Ryszard Kalisz: Przemysław Wipler powinien przestać się wypowiadać
Z zawodem adwokata jest tak, że jak zgłosi się do niego klient, to nie może odmówić. Pierwsza rada, której udzieliłbym Przemysławowi Wiplerowi jest taka, żeby przestał wypowiadać się w mediach, bo z każdym słowem się pogrąża - mówił w programie "Kropka nad I" w TVN24 Ryszard Kalisz, szef stowarzyszenia Dom Wszystkich Polska o sprawie Przemysława Wiplera.
Policja może stosować immunitet tylko w stosunku do osób, o których wie, że są posłami - mówił Kalisz. Dodał: - Policja może taką osobę zatrzymać, na przykład doprowadzić do radiowozu, po czym natychmiast powiadomić marszałka sejmu.

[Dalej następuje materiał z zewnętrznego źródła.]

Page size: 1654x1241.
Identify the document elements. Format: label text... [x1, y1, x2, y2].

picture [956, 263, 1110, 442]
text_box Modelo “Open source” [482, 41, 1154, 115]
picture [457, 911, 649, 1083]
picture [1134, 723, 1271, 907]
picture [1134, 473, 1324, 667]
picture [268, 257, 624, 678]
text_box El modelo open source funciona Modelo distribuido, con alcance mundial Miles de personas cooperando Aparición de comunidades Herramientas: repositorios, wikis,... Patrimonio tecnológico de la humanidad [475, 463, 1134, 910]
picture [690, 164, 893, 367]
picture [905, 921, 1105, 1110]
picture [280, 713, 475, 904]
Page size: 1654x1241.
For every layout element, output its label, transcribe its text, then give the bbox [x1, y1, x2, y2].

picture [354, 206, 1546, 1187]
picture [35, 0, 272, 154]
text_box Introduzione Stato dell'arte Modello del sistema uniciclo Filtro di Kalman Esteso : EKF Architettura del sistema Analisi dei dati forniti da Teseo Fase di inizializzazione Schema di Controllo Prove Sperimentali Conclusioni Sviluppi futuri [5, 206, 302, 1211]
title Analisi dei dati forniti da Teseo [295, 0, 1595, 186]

Dopytywany o to, czy policja mogła przewieźć Przemysława Wiplera do izby wytrzeźwień, powiedział: - Nie ma immunitetu od Kolskiej (przy ul. Kolskiej w Warszawie znajduje się izba wytrzeźwień - przyp. red.).

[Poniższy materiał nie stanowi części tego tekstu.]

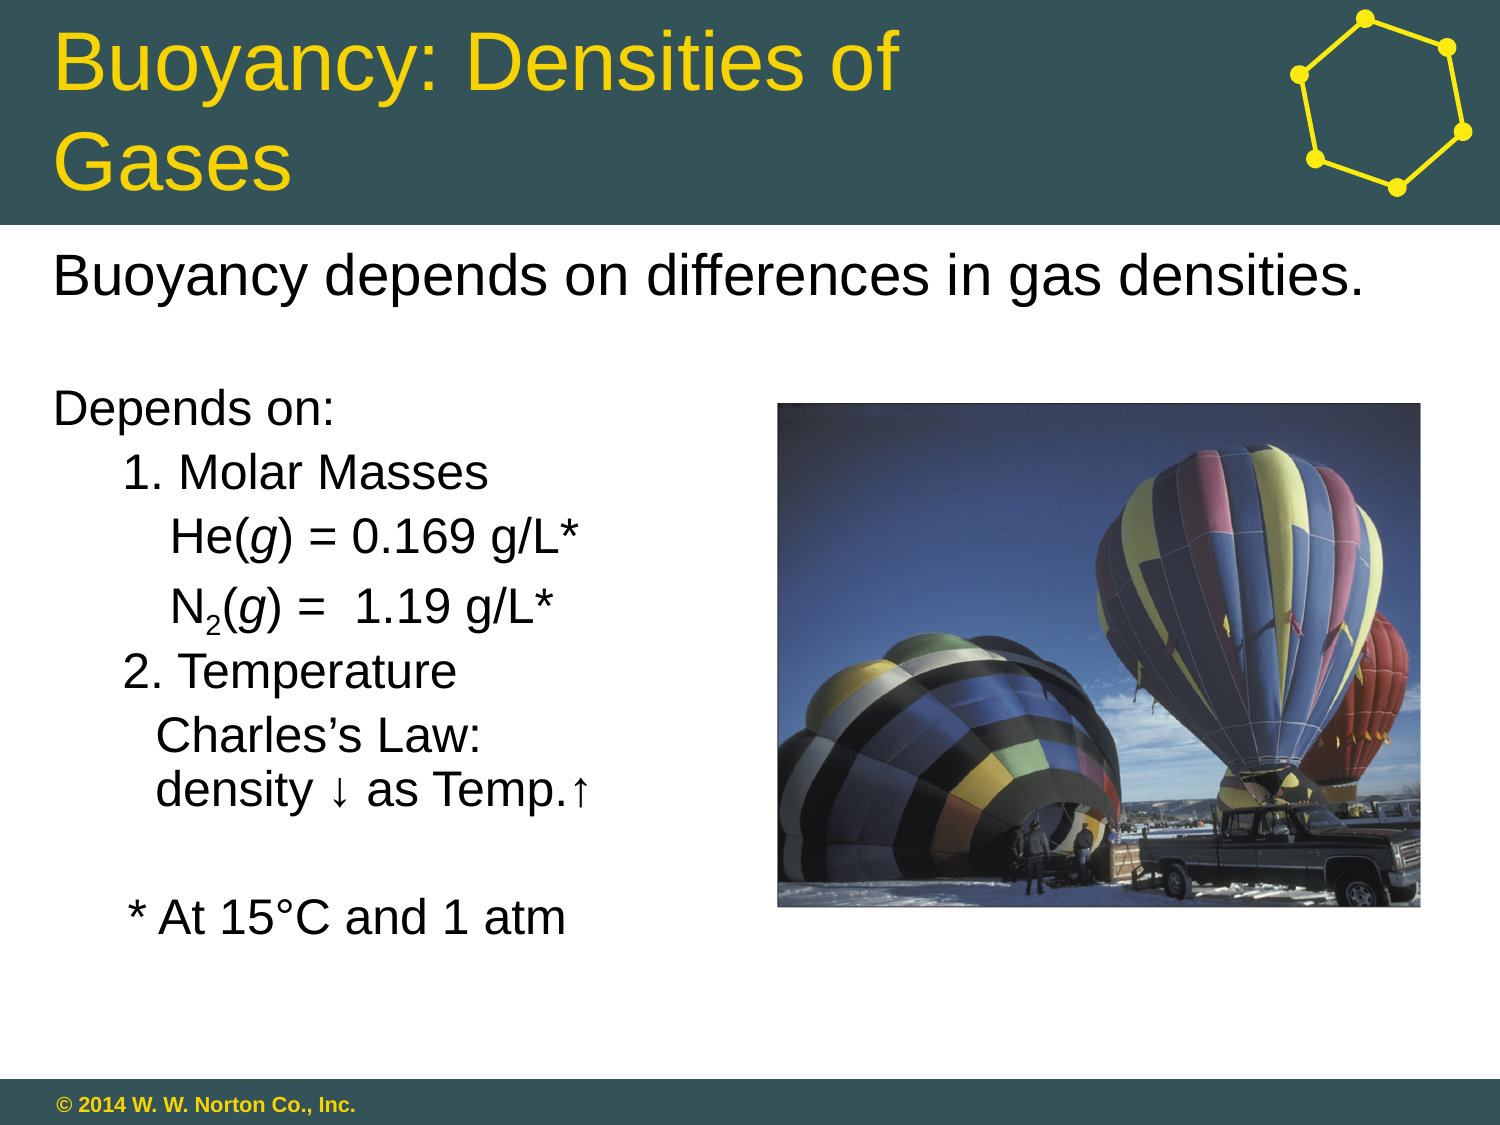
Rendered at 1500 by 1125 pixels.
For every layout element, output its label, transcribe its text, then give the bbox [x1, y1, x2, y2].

title Buoyancy: Densities of Gases [37, 19, 1118, 195]
list Buoyancy depends on differences in gas densities. Depends on: 1. Molar Masses He(g) = 0.169 g/L* N2(g) = 1.19 g/L* 2. Temperature Charles’s Law: density ↓ as Temp.↑ * At 15°C and 1 atm [37, 237, 1463, 1121]
chart [770, 396, 1428, 912]
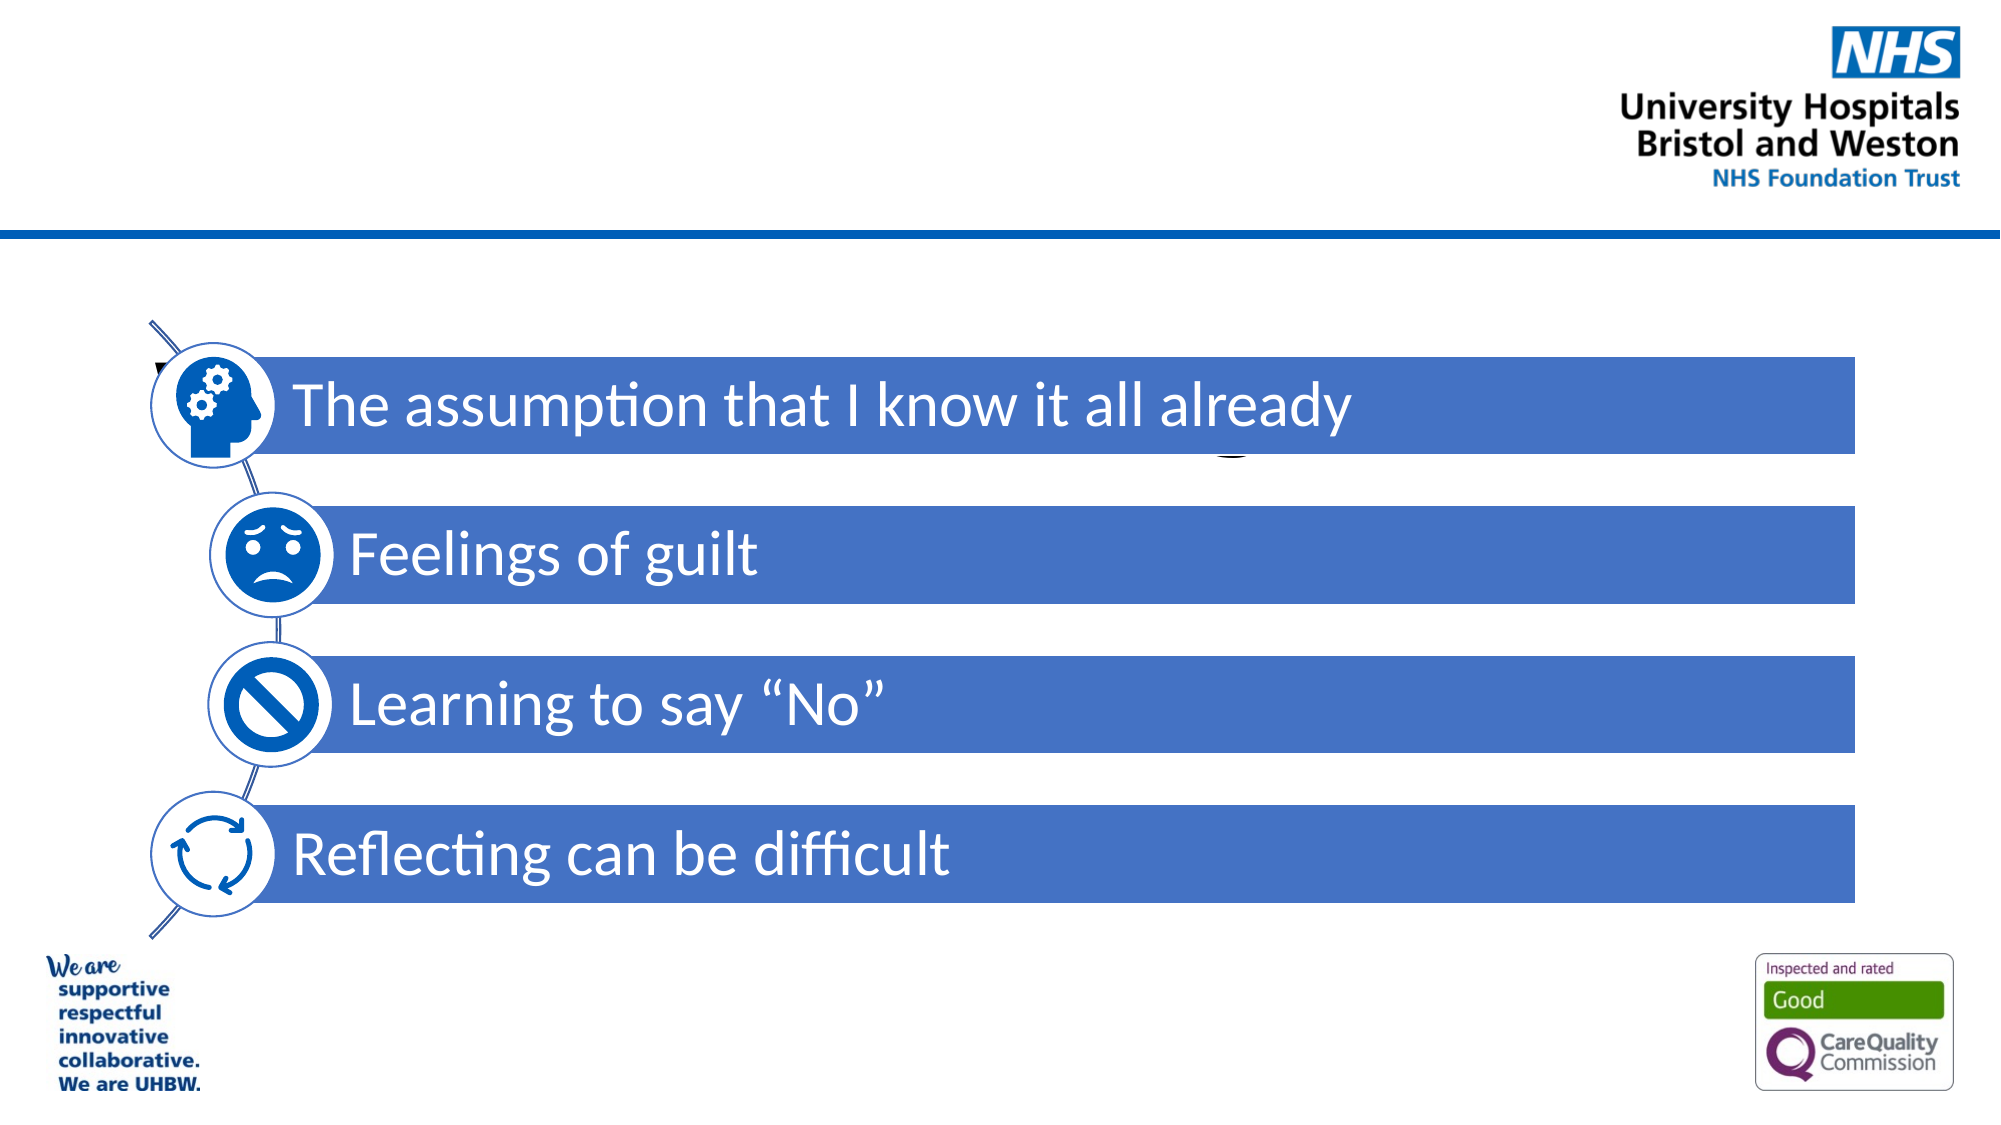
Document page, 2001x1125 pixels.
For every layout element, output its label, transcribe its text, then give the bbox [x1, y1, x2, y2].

text_box Learning to say “No” [332, 654, 1857, 755]
title What are the Challenges? [80, 16, 1806, 234]
text_box Reflecting can be difficult [274, 804, 1857, 904]
picture [210, 644, 332, 766]
text_box The assumption that I know it all already [280, 355, 1857, 456]
text_box [151, 377, 158, 434]
picture [152, 793, 274, 915]
picture [212, 494, 334, 616]
text_box Feelings of guilt [334, 505, 1857, 605]
text_box [186, 343, 241, 349]
picture [158, 349, 280, 471]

Jak dodał, poseł musi wylegitymować się legitymacją poselską, by uniknąć zatrzymania, chyba, że policjanci wiedzą o tym, że osoba, którą planowali zatrzymać, ma poselski mandat.

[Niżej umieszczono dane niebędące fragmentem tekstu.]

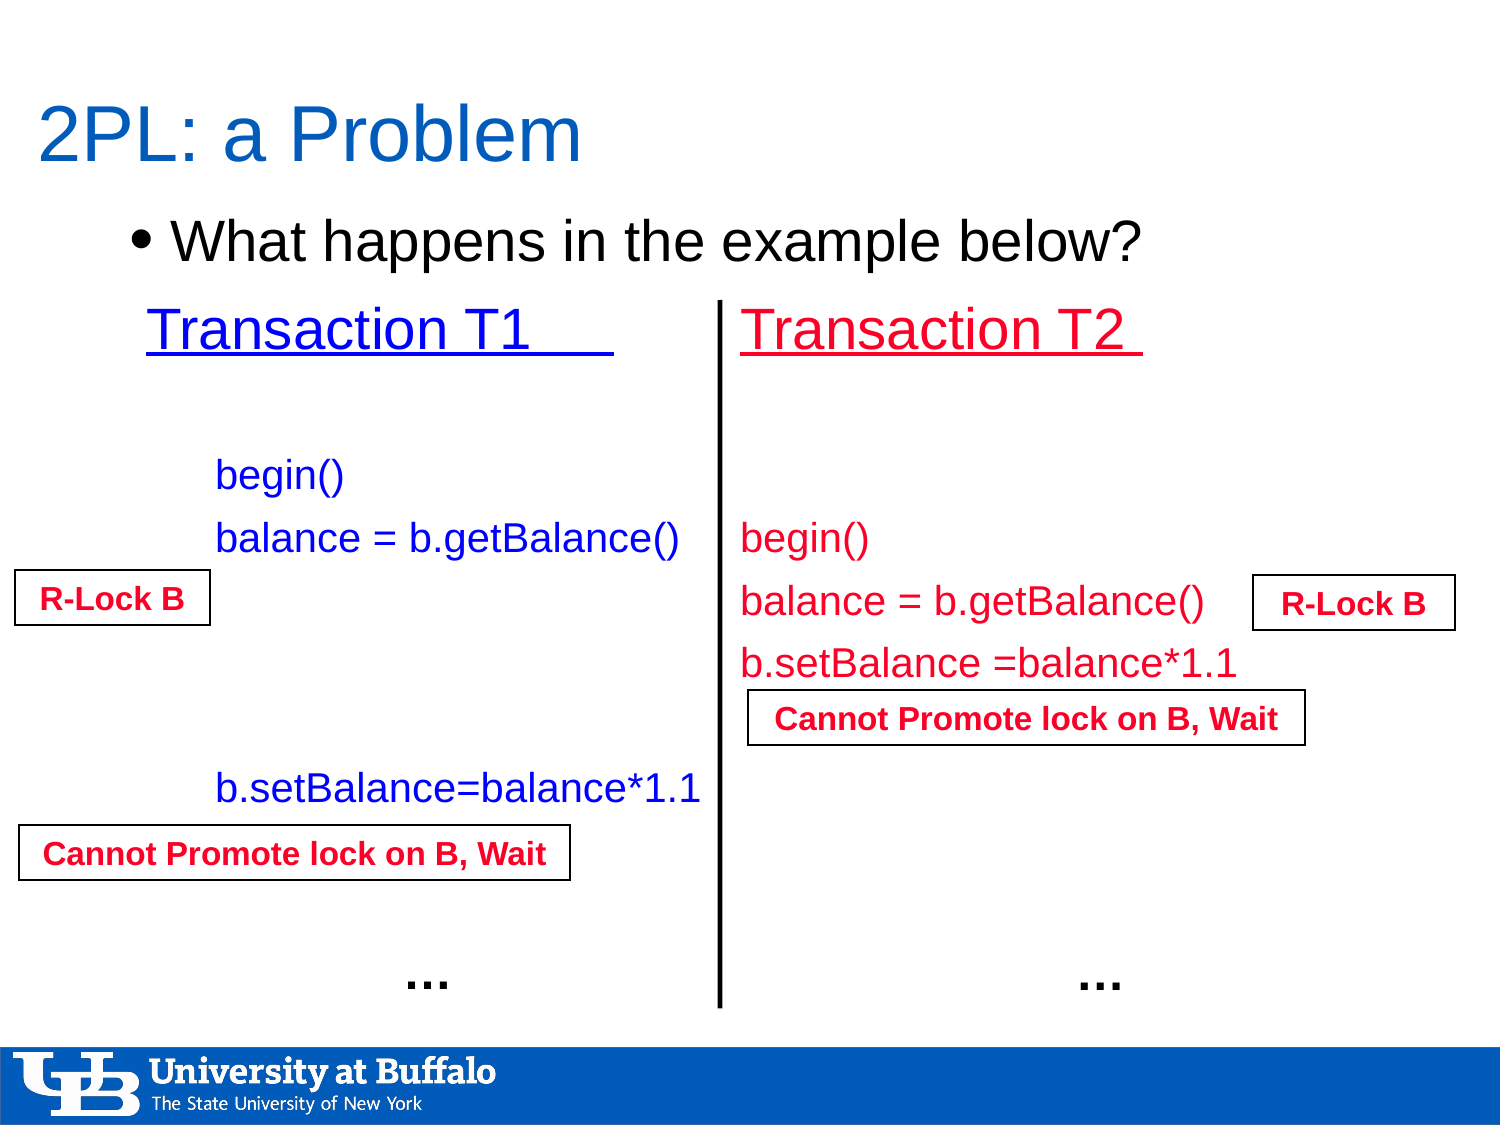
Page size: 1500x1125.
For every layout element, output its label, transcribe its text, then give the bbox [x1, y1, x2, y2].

list What happens in the example below? Transaction T1 Transaction T2 begin() balance = b.getBalance() begin() balance = b.getBalance() b.setBalance =balance*1.1 b.setBalance=balance*1.1 [114, 195, 1375, 1005]
title 2PL: a Problem [37, 40, 1388, 228]
text_box Cannot Promote lock on B, Wait [748, 689, 1305, 745]
picture [13, 1052, 496, 1116]
text_box … [387, 931, 461, 1007]
text_box … [1060, 933, 1134, 1009]
text_box R-Lock B [1252, 575, 1456, 630]
text_box R-Lock B [15, 569, 211, 625]
text_box Cannot Promote lock on B, Wait [19, 824, 571, 880]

Na kolejne pytania Moniki Olejnik o to, czy "lepiej być znanym posłem niż nietrzeźwym obywatelem" Kalisz odpowiedział, że to sprawa przykra również dla niego samego. - To wstyd nie tylko dla polskiego sejmu, ale również dla środowisk konserwatywnych. Mają pełne usta haseł bogobojnych, rodzinnych, a pod tymi hasłami robią co chcą - powiedział.